EmmaSchwarz / computational-dostoevsky

1 stars 0 forks source link

Project Update #10

Open blueciren opened 4 years ago

blueciren commented 4 years ago

Auto-tagging of speech through the use of Regex is complicated for our text since the paragraphs of dialogues often include the narrator's descriptions, such as Goliadkin said.
Therefore, we began by tagging Goliadkin's letters. Through the use of Regex, we removed the <div> tags with addressee values and replaced them with <letter> in order to avoid confusion with the other div tags for the chapters. Since one letter contains multiple angle quotes, which turned out to indicate letter components and our hero's thoughts, the letter is given the number attributes, so that we could indicate the certain paragraphs not juxtaposed are included in one letter. There were two angle quotes in the downloaded texts that do not have the pairs. When we checked the printed version of the book, the open-angle quote in the line 705 turned out to be a typo in the online version. So we removed it. The line 4280 has the end-angle quote without the open quote. But this one we could not check via google books, so I will check the book in the library tomorrow. Since we figured them out, the auto-tagging process will be easier.

djbpitt commented 4 years ago

@blueciren If you read your posting above, you'll see that your mention of removing the <div> tags doesn’t show the element name. That’s because when you use angle brackets in markdown, the system thinks it’s real markup, so instead off displaying it literally, which is what you want here, it tries to interpret it. To display code snippets, and especially those that contain literal angle brackets, in markdown, surround them with backticks. You can read about this at https://github.com/adam-p/markdown-here/wiki/Markdown-Cheatsheet#code.
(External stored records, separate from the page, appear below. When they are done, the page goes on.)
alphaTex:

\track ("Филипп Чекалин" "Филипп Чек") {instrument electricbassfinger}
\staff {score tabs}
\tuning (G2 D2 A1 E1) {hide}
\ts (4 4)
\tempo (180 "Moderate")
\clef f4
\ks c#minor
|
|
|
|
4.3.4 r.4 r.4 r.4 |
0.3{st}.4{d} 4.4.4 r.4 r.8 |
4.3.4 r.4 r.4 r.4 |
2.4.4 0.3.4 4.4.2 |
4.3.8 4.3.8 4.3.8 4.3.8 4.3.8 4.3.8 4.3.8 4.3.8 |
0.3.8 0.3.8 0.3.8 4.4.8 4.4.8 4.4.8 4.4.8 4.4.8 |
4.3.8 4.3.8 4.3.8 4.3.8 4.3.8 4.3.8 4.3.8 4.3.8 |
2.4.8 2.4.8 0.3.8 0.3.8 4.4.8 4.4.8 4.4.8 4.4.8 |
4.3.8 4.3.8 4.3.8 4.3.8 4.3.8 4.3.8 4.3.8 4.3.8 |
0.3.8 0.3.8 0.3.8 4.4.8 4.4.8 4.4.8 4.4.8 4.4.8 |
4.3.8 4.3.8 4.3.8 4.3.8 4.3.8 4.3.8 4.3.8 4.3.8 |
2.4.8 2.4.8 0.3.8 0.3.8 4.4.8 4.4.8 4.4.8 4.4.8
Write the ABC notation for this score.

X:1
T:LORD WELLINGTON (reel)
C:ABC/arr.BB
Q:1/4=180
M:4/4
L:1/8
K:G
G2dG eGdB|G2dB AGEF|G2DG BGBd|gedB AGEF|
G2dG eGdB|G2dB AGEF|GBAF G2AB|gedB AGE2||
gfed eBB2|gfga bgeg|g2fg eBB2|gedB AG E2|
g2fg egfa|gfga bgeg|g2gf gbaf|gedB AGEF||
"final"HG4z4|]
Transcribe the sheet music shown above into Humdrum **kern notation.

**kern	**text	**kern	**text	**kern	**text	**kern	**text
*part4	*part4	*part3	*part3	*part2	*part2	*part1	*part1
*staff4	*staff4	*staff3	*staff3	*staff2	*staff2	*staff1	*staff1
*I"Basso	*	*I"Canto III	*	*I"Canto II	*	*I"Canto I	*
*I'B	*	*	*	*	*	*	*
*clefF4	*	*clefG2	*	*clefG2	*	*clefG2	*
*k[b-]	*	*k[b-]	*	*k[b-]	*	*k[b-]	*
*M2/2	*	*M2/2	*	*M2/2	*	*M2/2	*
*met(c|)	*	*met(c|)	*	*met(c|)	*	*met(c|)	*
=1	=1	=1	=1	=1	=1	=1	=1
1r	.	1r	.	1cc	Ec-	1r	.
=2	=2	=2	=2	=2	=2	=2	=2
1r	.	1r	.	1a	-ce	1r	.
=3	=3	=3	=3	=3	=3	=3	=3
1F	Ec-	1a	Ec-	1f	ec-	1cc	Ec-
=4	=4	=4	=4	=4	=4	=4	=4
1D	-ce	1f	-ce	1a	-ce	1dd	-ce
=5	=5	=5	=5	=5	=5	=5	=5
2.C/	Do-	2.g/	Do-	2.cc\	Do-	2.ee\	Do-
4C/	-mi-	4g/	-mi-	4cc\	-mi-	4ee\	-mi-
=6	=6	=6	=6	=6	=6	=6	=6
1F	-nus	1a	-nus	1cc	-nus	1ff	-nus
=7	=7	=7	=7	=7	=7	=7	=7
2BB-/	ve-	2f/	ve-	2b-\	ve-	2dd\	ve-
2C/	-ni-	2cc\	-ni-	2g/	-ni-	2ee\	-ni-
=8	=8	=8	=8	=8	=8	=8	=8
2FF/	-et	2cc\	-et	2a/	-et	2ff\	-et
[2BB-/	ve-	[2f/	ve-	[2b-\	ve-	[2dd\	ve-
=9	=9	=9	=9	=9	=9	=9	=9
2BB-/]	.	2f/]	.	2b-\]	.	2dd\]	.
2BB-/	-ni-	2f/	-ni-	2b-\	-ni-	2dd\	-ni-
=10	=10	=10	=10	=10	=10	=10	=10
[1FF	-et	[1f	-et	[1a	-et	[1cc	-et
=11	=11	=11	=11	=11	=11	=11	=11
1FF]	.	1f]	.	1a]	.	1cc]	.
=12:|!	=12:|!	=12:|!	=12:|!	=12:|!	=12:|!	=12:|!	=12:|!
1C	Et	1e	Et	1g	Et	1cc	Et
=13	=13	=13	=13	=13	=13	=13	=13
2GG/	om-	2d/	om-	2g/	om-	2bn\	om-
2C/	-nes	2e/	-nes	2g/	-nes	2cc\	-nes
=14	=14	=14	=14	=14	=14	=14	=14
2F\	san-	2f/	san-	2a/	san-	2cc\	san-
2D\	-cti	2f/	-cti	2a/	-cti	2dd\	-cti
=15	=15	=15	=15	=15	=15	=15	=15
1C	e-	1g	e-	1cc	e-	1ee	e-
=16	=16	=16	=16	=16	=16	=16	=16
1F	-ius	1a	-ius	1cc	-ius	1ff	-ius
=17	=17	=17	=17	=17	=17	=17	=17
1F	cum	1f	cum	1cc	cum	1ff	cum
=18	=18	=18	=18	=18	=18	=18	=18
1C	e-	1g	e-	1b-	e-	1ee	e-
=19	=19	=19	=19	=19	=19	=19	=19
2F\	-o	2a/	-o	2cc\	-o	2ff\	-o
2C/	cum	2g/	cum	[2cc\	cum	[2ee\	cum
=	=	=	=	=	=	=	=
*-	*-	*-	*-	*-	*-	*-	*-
You can fix your posting by editing it in place. In the upper right corner of the panel that displays your posting, click on he three dots and then select Edit. If you add the backticks around the tag and then save your changes, you’ll see the result you want.

blueciren commented 4 years ago

Thank you. I forgot about the function of angle brackets in markdown. I've just corrected it!

blueciren commented 4 years ago

Both of the angle quotes without the pairs turned out to be typos, probably created during digitization of the text.

mblynn commented 4 years ago

Hey guys! You seem do be doing really thorough work! you did a great job catching the inconsistency with the angle brackets and cross-referencing with a printed book.